Page images and extracted text
↓↓↓

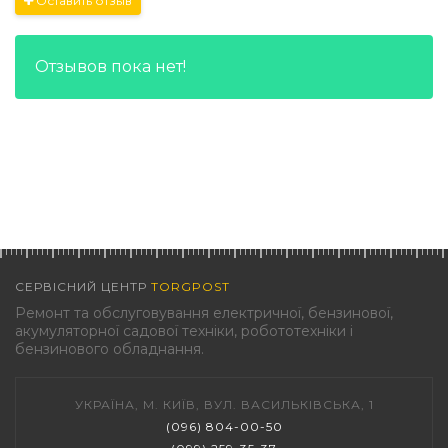
Оставить отзыв
Отзывов пока нет!
СЕРВІСНИЙ ЦЕНТР
TORGPOST
Ремонт та обслуговування електричної, бензинової,
акумуляторної садової техніки, робототехніки і
бензинового обладнання.
УКРАЇНА, М. КИЇВ, ВУЛ. ВАСИЛЬКІВСЬКА, 1
(096) 804-00-50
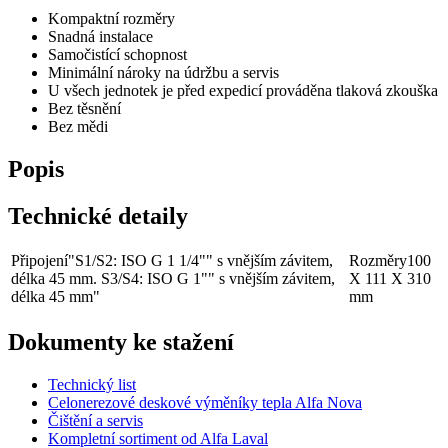
Kompaktní rozměry
Snadná instalace
Samočistící schopnost
Minimální nároky na údržbu a servis
U všech jednotek je před expedicí prováděna tlaková zkouška
Bez těsnění
Bez mědi
Popis
Technické detaily
Připojení
"S1/S2: ISO G 1 1/4"" s vnějším závitem,
Rozměry
100
délka 45 mm. S3/S4: ISO G 1"" s vnějším závitem,
X 111 X 310
délka 45 mm"
mm
Dokumenty ke stažení
Technický list
Celonerezové deskové výměníky tepla Alfa Nova
Čištění a servis
Kompletní sortiment od Alfa Laval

↑↑↑

> TASK DETAILS: Word for word, return the entries above, but without any pictures.

> SOLUTION FOR THIS PROBLEM:
Оставить отзыв
Отзывов пока нет!
СЕРВІСНИЙ ЦЕНТР
TORGPOST
Ремонт та обслуговування електричної, бензинової,
акумуляторної садової техніки, робототехніки і
бензинового обладнання.
УКРАЇНА, М. КИЇВ, ВУЛ. ВАСИЛЬКІВСЬКА, 1
(096) 804-00-50
Kompaktní rozměry
Snadná instalace
Samočistící schopnost
Minimální nároky na údržbu a servis
U všech jednotek je před expedicí prováděna tlaková zkouška
Bez těsnění
Bez mědi
Popis
Technické detaily
Připojení
"S1/S2: ISO G 1 1/4"" s vnějším závitem,
Rozměry
100
délka 45 mm. S3/S4: ISO G 1"" s vnějším závitem,
X 111 X 310
délka 45 mm"
mm
Dokumenty ke stažení
Technický list
Celonerezové deskové výměníky tepla Alfa Nova
Čištění a servis
Kompletní sortiment od Alfa Laval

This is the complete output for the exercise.